But by the time of the CCC’s publication in the 1990s, the death penalty was inadmissable in almost every situation. It is hardly a 180 degree reversal to the new CCC 2267…
to quote the old 2267
** Assuming that the guilty party’s identity and responsibility have been fully determined, the traditional teaching of the Church does not exclude recourse to the death penalty, if this is the only possible way of effectively defending human lives against the unjust aggressor.
If, however, non-lethal means are sufficient to defend and protect people’s safety from the aggressor, authority will limit itself to such means, as these are more in keeping with the concrete conditions of the common good and more in conformity to the dignity of the human person.

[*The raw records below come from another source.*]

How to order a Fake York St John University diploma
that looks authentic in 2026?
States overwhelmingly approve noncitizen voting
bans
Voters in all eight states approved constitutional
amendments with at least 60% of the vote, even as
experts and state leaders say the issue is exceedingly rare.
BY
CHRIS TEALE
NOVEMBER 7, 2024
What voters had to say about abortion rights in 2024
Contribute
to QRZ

Today, in fact, as a consequence of the possibilities which the state has for effectively preventing crime, by rendering one who has committed an offense incapable of doing harm - without definitely taking away from him the possibility of redeeming himself - the cases in which the execution of the offender is an absolute necessity "are very rare, if not practically nonexistent."68
I clearly do not consider his responses dispositive, and have cited a number of serious rebuttals to his position that I think make a much more convincing argument. I am prepared to debate the point with anyone who is willing to debate it, but if I’m wrong then someone should be able to attack my arguments with more than “I’m right, you’re wrong, discussion is not allowed.”
That is beautifully said, @billsherman.
The user, Ender, is in open and public dissent from the Papal Magisterium – and is using this forum to spread dissent.

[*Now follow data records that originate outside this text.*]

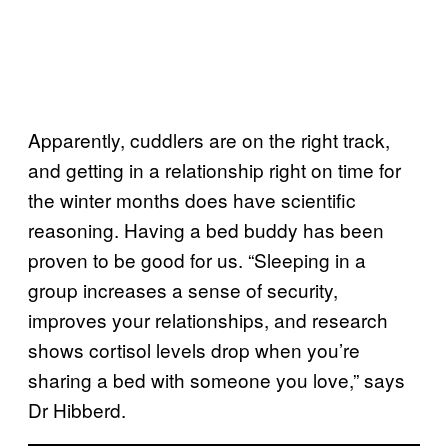
Apparently, cuddlers are on the right track,
and getting in a relationship right on time for
the winter months does have scientific
reasoning. Having a bed buddy has been
proven to be good for us. “Sleeping in a
group increases a sense of security,
improves your relationships, and research
shows cortisol levels drop when you’re
sharing a bed with someone you love,” says
Dr Hibberd.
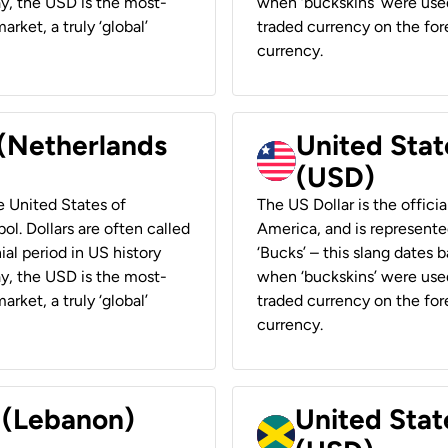
ay, the USD is the most-
when ‘buckskins’ were used
rket, a truly ‘global’
traded currency on the fore
currency.
 (Netherlands
United State
(USD)
he United States of
The US Dollar is the offici
ol. Dollars are often called
America, and is represented
ial period in US history
‘Bucks’ – this slang dates 
ay, the USD is the most-
when ‘buckskins’ were used
rket, a truly ‘global’
traded currency on the fore
currency.
r (Lebanon)
United Stat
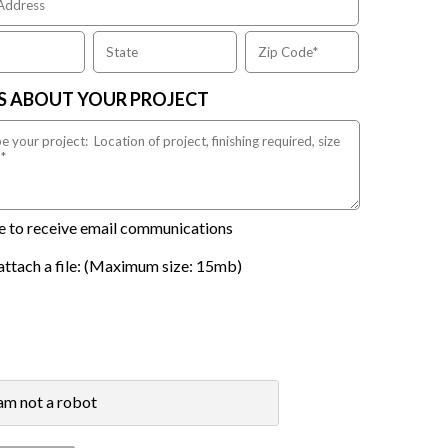
US ABOUT YOUR PROJECT
ike to receive email communications
attach a file: (Maximum size: 15mb)
 am not a robot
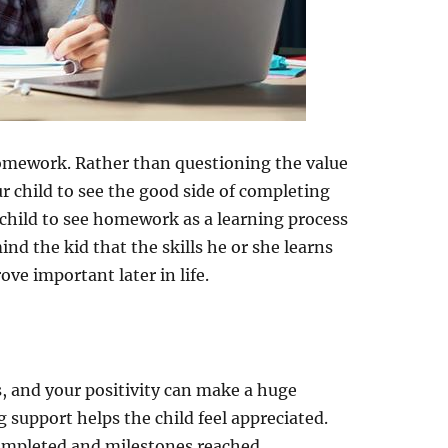
homework. Rather than questioning the value
r child to see the good side of completing
child to see homework as a learning process
nd the kid that the skills he or she learns
ve important later in life.
, and your positivity can make a huge
g support helps the child feel appreciated.
completed and milestones reached.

His duty is to submit to the authority of the Magisterium
No, they really do not make a more convincing argument. Sorry. To me it seems more like a morbid attachment to a brutal practice that is not needed in the modern era.
The key question here seems to be “What makes the death penalty inadmissible?” That it was a prudential judgment (in 1997) and not an intrinsic evil seems clearly demonstrated in that there were in fact cases in which its use was seen as acceptable, however rare. The church has always recognized that there could be situations where the death penalty was legitimately held to be unwise and harmful. The 1997 version was not a rupture with the past when seen in that light.
If, however, we are now to view capital punishment as morally impermissible in every case then this is a complete reversal of a doctrine taught unchanged since the beginning of the church.
You should recognize that the “old” version only dates back to 1997. Even the 1992 edition didn’t have the restriction it contained, and that pretty much every catechism (I’ve seen about six) going back to the Catechism of St. Thomas in the 1200’s accepted the moral legitimacy of capital punishment.
If we are to accept that capital punishment is now morally illegitimate (for other than prudential reasons) then it would be a reversal of that doctrine.
I absolutely do have a duty to submit to the authority of the Magisterium. I do not, however, have any obligation to assent to your understanding of the situation.
There is a difference between a development and an a change. It has been the position of the Church that government had the right to protect their citizens and that right included the death penalty. It was their decision. Now it is no longer their decision but under no circumstance is it allowable. The reasoning is unsound in my opinion. You ask why? I will tell you this is the first time that such a complete change has been made in a dogma. You can assure me but that doesn’t make it a fact or the truth. If the faith is changing it cannot come from God who is unchangeable. You cannot dispute Enders facts he is right.
Might you consider that you are wrong. It is easy to walk away from a conversation by claiming to not to be able to have a meaningful conversation because you believe that the response was definitive from someone else. I hope and pray that it is not definitive. I must also say that open mindedness is not Ender’s problem. It may be others but not him.
@Don_Ruggero the church has for centuries fought for abolition.
Pope Francis told us to read '‘I promessi sposi’ with no surprise: Fra Cristoforo was the son of a wealthy family, and joined the Capuchin Order after killing a man.
The death penalty was for centuries mostly commuted to Exhile or indentured servitude.
The abolition of slavery took precedence (in intellectual/literary production) - its magnitude in the order of millions. (A social/political process that took centuries.)
Where the church held influence the death sentence was opposed to what extent possible, a missionary from Tuscany (abolished the death-sentence in 1786) wrote:
So which is more immoral executing a criminal or enslaving him? Shouldn’t we be just as outraged that criminals were enslaved or exiled, where they were cut off from things like Sacraments, and social welfare? Those people back then were apparently very immoral. We shouldn’t look to them as guides.